Eccolo la. dava un minimo di fiducia ad un essere umano e veniva ripagato cosi.
Era ovviamente una bugia. Evan non era un genio in comunicazioni con altri esseri viventi, ma era ovviamente una bugia.
Forse perchè era una risposta probabile in un mondo in cui i coniglietti dolciosi andavano a braccetto con il candido lupetto delle fiabe.
O magari, solamente perchè un simile... morso, a quanto pareva dalle ferite, non si subiva senza riuscire poi a ricordarselo. A meno di un'amnesia.
Era una specie di morso, e lo si poteva vedere abbastanza bene, dopo aver disinfettato e tolto un po di sangue.
Dopo quell'operazione avrebbe dovuto passare con i punti... ma non avendo idea del motivo della ferita non poteva sapere neanche se peggiorava in un qualche modo.


-"Il fatto è questo: se è stato un cane la sua bava può contenere qualche batterio che può causarti la meningite.
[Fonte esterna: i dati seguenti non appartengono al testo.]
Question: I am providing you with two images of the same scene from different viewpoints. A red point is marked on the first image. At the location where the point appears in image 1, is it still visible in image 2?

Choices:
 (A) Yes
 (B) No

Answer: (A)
Se hai sbattuto contro qualcosa devo vedere se curarti anche per la tetanica. Il minimo, comunque, visto le condizioni igeniche di questo posto, è lo stafilococco. Ma visto che io mi diverto a farvi domande inutili, sono un gran burlone, ovviamente ora sto scherzando."

Aveva trovato un esempio vivente che il cervello non era un organo fondamentale all'esistenza...
Forse poteva chiamare qualche collega e farlo visitare, cosi da renderlo noto al mondo intero.
Evan si voltò, dirigendosi verso un tavolo, prendendo poi a trafficare nei cassetti degli attrezzi, girandosi infine con in mano dei lacci emostatici.


-"Legatene uno al collo e vedrai che l'emorragia si arresta."

Evan lanciò un laccio a Panic, prima di sedersi su una sedia.
Se la gente credeva facesse domande cretine, per una volta poteva adeguarsi, facendo anche cose cretine. Un bell'amplen.
E poi, visto il paziente, un laccio emostatico stretto attorno al collo non cambiava nulla.
Evitava la cancrena ed evitava lo spreco di sangue.
Per il cervello non doveva esserci più qualcosa da fare da parecchio tempo...
Meglio un laccio emostatico che amputare la testa perchè andava in cancrena.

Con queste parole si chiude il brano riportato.